Step 3: How Do I Onboard Effectively?
It is essential to have a well-documented onboarding process so that your new team member can be productive from their first day. This includes being prepared before their start date, integrating them into systems and culture as soon as possible, and providing them with a template of how they will interact with the team on an ongoing basis.
I recommend creating an onboarding plan for three reasons:
- So you as the employer understand how to show up for your new team member
- Your new team member understands how they need to show up for you and your business
- You cover everything listed in their job description and don’t have ‘scope creep’ (whereby you assign them tasks that aren’t on their job description)
As an employer, you can line up for them when you’ll be introducing them to or training them on new tasks, what meetings they are expected to attend, and who they’ll be working with.
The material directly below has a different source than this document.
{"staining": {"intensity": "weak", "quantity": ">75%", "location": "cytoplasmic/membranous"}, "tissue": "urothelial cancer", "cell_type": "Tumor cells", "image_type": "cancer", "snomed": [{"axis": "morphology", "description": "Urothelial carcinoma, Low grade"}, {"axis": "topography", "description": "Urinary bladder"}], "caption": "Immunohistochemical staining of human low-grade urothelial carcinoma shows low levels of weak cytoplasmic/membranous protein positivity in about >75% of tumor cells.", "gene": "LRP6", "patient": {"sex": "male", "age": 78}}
This is a great way to make sure they won’t be overwhelmed with information and that you’re prepared with whatever you need for when they’re ready. The last thing you want to do is throw a bunch of stuff at them and watch them flail and try to juggle everything.
It’s better to start with pointed, specific actions that will build to taking on more ownership and responsibility gradually and consistently.
So that’s it!
That’s my process for finding the right people at the right time and getting them into my business as quickly as possible so they can contribute, feel valued, and we can move the needle forward.